Search code examples
pipelinecpu-architecturepipelining

How does instruction after Load, execute?


There are 5 stages in pipeline.

IF -  Instruction fetch
ID -  Instruction Decode, read the register  
EX -  On a memeory reference add up base and offset, 
      and for arithmetic instruction do the math.   
MEM - If load or store access memory
WB -  Place the result in appropriate register.     



 I1 : R0 <- M[loc]      IF | ID | EX | MEM | WB |

 I2 - R0 <- R0 + R0                  | IF  | ID | EX | MEM | WB  | 

 I3 - R2 <- R2 - R0                        | IF | ID | EX  | MEM | WB |

Consider that "Operand Forwarding " has been used.
Solution says :-

Instruction I1 is a Load instruction. So the next instruction ( I2) cannot fetch until I1 finishes its EXE stage.

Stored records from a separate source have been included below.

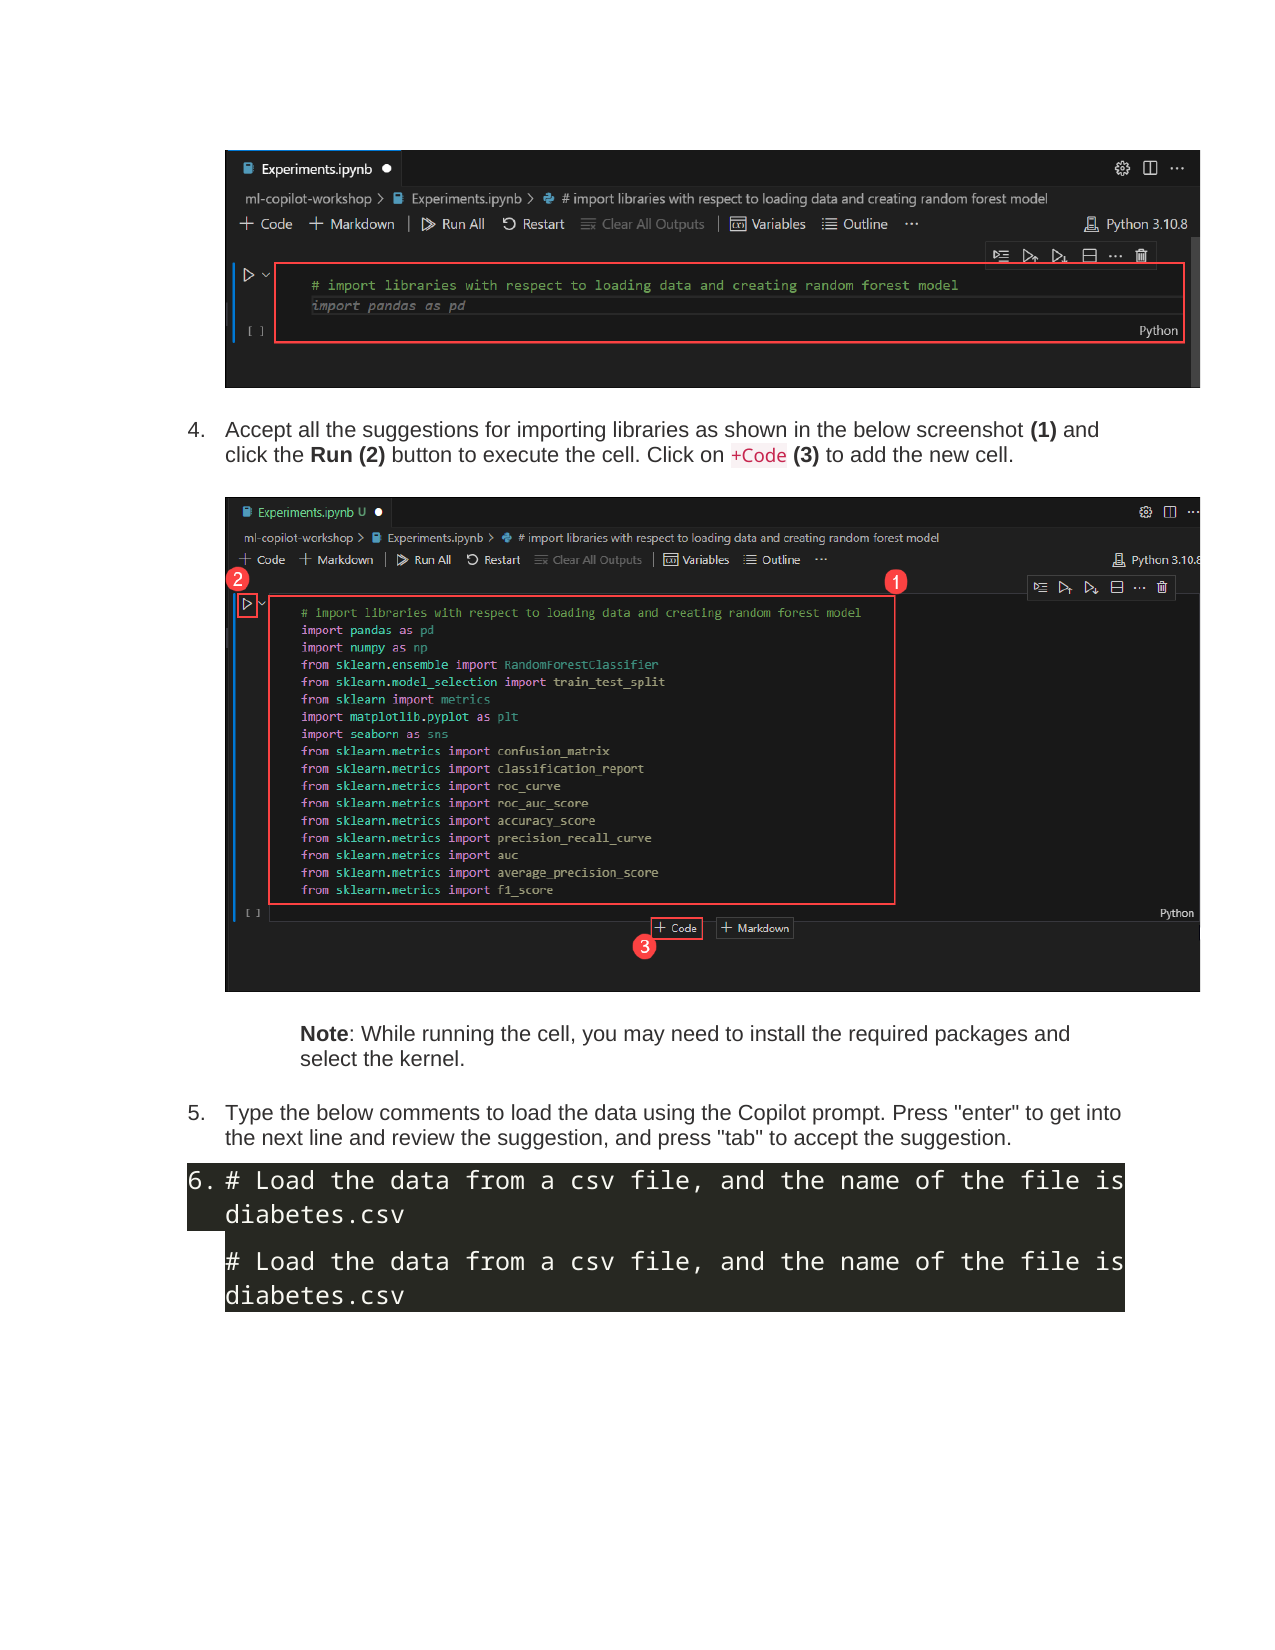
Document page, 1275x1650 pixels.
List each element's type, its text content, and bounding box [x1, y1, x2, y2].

text # Load the data from a csv file, and the name of the file is diabetes.csv [225, 1243, 1125, 1312]
list # Load the data from a csv file, and the name of the file is diabetes.csv [187, 1163, 1125, 1231]
picture [225, 150, 1200, 388]
list Type the below comments to load the data using the Copilot prompt. Press "enter" to get into the next line and review the suggestion, and press "tab" to accept the suggestion. [187, 1100, 1125, 1150]
picture [225, 497, 1200, 992]
list Accept all the suggestions for importing libraries as shown in the below screenshot (1) and click the Run (2) button to execute the cell. Click on +Code (3) to add the new cell. [187, 417, 1125, 468]
text Note: While running the cell, you may need to install the required packages and select the kernel. [300, 1020, 1125, 1071]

But I think: in MEM stage, the processor accesses the memory and picks the desired word. And in WB stage it updates Registry of Register.
So until MEM stage the processor holds the control of Memory, so I2 will start fetching after MEM of I1.

Which one is correct?

Description of stages has not been given, it is written as per my knowledge.


Solution

  • Convention:

    I denote a generic instruction.
    I1, I2, I3, ... denote specific instructions. S denote a generic stage of the pipeline.
    IF, ID, EX, MEM, WB denote a specific stages of the pipeline.
    I.S denote the cycle in which the instruction I was in the stage S.

    The instruction I2 needs R0 but that register won't be ready from I1 until I1.WB has finished, assuming a basic pipeline.
    With operand forwarding present, I2 can read the result while I1 is writing it back into the register file, that is during I1.WB.

    Since the operand is read in the ID stage, I2.ID and I1.WB must happen at the same time.
    That means that I2.IF must happen at the same time of I1.MEM.


    Now you are rightfully dubious about the ability of the CPU to perform two reads (one for the instruction fetching and one for the load) in the same clock.
    Very simple CPUs actually stalls on such conflict (in your example the I2.IF would happen at I1.WB).

    The simplest approach to avoid a stall is the Harvard architecture, where the CPU fetches instructions from a different memory.

    The Harvard architecture has been modified through the use of caches and pre-fetching of data and instructions.
    In this context a stall occurs only if both the load and the instruction fetching need to access the memory (and not the caches).

    Modern desktop architectures have L1 data cache that can handle more that one access at a time and the CPU is tightly coupled with them so that two or more loads/stores can be executed at the same time, in parallel with loads from L1 instruction cache.

    Finally some of the modern CPUs decode more than one instruction at a time, alleviating the problem of the stall (but not eliminating it).
    It is the cache that provide the greatest benefit in avoiding stalls though.